Task goal
Keep the pictures out. Restate the entries below word for word.

Records to process
◇ ◇ ◇ ◇ ◇ ◇ ◇

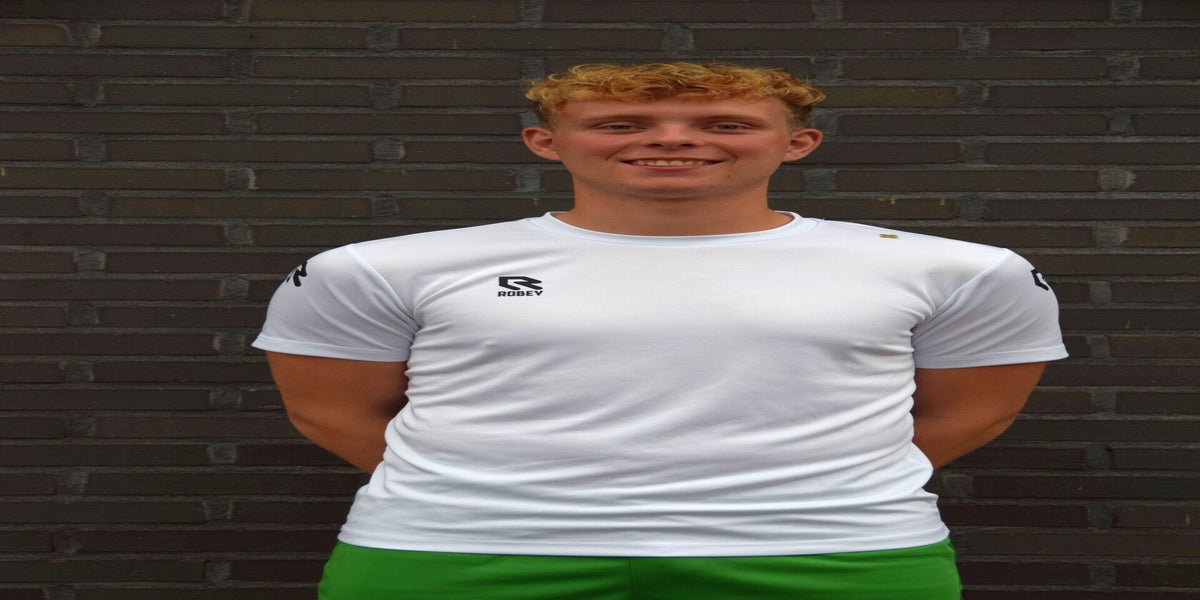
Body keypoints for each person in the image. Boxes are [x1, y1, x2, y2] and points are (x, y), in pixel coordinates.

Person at [254, 62, 1068, 599]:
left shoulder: (962, 270)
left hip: (837, 556)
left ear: (798, 143)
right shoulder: (377, 268)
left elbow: (972, 411)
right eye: (620, 123)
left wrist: (811, 488)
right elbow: (331, 411)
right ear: (545, 142)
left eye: (725, 124)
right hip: (455, 555)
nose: (672, 139)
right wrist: (496, 491)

◇ ◇ ◇ ◇ ◇ ◇ ◇

Response below
Body keypoints for each person in the image. Boxes are [x1, y1, x2, y2] and points are (x, y), in pixel coordinates.

Person at [254, 62, 1068, 599]:
left shoulder: (962, 270)
left hip: (837, 556)
left ear: (798, 143)
right shoulder: (377, 268)
left elbow: (972, 411)
right eye: (620, 123)
left wrist: (811, 488)
right elbow: (331, 411)
right ear: (545, 142)
left eye: (725, 124)
right hip: (455, 555)
nose: (672, 139)
right wrist: (496, 491)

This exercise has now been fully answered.